One of the most memorable stretches is about completed LA apartment buildings sitting dark because utilities won’t connect them. Zvi leans on posts from Alex Weiss, David Mahdavian, and Moses Kagan to show the human and financial cost: years of work, all capital drawn, bank pressure mounting, and developers potentially earning zero because a finished building can’t get power.

‘Affordable housing’ and supportive housing go off the rails

He repeatedly argues that official affordable-housing policy often creates scarcity instead of solving it. Chicago’s reported $750,000-per-unit cost becomes a punchline when paired with the slavery-disclosure paperwork requirement, and California’s SB549 supportive-housing language shocks him even more because qualifying projects can reserve 40% of units for the homeless or people recently in jails, hospitals, prisons, or mental institutions.

The housing we know works was often banned on purpose

Zvi says cities obsess over subsidized affordable housing because they outlawed naturally cheap housing like SROs and rooming houses.

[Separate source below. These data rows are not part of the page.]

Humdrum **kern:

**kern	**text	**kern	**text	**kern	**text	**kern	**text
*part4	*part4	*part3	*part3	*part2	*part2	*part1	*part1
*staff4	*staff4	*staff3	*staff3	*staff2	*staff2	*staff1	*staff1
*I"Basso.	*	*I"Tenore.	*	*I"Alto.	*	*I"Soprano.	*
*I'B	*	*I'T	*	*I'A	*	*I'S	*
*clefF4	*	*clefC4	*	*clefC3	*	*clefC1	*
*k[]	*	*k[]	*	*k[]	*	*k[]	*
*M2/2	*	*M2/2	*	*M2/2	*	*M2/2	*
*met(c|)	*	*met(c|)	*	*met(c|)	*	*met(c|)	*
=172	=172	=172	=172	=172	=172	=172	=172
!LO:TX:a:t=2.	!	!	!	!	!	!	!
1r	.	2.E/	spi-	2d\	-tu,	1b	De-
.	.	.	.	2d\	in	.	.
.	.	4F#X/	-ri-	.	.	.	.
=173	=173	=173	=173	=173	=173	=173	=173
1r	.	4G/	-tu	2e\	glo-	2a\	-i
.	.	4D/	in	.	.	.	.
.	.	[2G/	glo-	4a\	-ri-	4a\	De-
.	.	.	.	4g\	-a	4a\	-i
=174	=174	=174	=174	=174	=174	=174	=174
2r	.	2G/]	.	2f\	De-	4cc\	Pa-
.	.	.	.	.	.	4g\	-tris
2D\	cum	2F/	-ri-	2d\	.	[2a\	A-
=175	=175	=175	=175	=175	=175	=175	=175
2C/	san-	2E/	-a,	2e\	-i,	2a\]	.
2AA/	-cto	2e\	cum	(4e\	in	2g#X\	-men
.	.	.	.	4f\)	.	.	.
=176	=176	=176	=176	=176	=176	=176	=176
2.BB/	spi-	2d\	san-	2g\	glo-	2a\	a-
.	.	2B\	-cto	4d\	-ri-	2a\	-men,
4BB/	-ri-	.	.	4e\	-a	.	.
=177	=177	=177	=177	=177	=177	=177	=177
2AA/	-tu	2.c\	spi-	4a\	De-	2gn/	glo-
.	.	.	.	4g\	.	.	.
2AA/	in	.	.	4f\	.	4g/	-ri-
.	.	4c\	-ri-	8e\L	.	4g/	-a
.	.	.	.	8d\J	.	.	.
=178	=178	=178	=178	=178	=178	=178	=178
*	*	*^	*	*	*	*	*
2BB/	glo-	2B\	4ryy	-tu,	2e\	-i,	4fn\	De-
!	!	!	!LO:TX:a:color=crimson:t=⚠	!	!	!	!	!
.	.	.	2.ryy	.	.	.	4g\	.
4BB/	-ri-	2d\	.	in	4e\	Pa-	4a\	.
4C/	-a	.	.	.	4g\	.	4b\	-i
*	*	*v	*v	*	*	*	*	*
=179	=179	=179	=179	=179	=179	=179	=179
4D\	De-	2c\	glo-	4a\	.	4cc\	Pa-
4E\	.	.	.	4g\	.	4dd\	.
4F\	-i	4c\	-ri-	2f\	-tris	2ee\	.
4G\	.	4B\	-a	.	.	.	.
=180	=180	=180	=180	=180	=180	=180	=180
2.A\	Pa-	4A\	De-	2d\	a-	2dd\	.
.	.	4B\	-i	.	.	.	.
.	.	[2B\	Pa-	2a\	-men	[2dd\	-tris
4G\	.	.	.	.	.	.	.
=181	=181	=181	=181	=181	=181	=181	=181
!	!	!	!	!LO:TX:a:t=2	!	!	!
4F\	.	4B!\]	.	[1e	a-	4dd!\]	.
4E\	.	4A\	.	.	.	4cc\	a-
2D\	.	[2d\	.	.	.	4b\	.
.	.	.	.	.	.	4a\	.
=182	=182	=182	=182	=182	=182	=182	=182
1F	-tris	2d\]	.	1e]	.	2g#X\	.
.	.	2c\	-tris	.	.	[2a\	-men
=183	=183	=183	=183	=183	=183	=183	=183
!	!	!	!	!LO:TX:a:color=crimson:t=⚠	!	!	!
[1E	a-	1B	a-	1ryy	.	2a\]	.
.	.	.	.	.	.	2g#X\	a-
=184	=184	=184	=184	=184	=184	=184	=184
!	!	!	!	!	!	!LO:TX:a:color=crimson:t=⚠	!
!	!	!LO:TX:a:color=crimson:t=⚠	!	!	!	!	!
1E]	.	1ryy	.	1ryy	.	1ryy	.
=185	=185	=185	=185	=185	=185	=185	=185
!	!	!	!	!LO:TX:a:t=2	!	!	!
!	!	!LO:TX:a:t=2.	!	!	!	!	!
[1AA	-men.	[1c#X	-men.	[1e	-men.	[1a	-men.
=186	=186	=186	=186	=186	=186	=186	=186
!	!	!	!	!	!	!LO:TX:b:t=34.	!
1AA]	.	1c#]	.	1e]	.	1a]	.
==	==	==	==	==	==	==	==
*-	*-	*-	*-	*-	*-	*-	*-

He makes the coordination-problem argument for state or federal preemption: if only one city allows SROs, it bears the burden, but if everyone must allow them, people get a low-cost rung on the ladder and fewer end up on the street.

Los Angeles and San Francisco as master classes in self-sabotage

LA gets hammered for everything from council members bragging about shrinking affordable-housing projects to Mayor Karen Bass blocking SB9 in fire-scarred areas, which Zvi says will hurt underinsured homeowners trying to rebuild. San Francisco gets its own hit list too — gas-stove-linked renovation rules, waterfront tower panic, and CEQA abuse so ridiculous that one project was blocked over evening shade on a basketball court and Woodside tried the “mountain lion sanctuary” move to stop housing.

New York’s threshold games, reform wins, and the rare notes of optimism

The New York section is classic incentive-storytelling: developers suddenly file for exactly 99-unit buildings because wage mandates kick in at 100, turning what could have been 400-unit towers into smaller, slower, pricier projects. He closes on more hopeful ground — NYC may deliver 50,000 homes in 2025, California signed SB79 and a raft of follow-on reforms, New Hampshire passed a big pro-housing package, Baltimore legalized six-story single-stair buildings, and the California Forever project gets presented as a real shot at building a new walkable city for 400,000 people.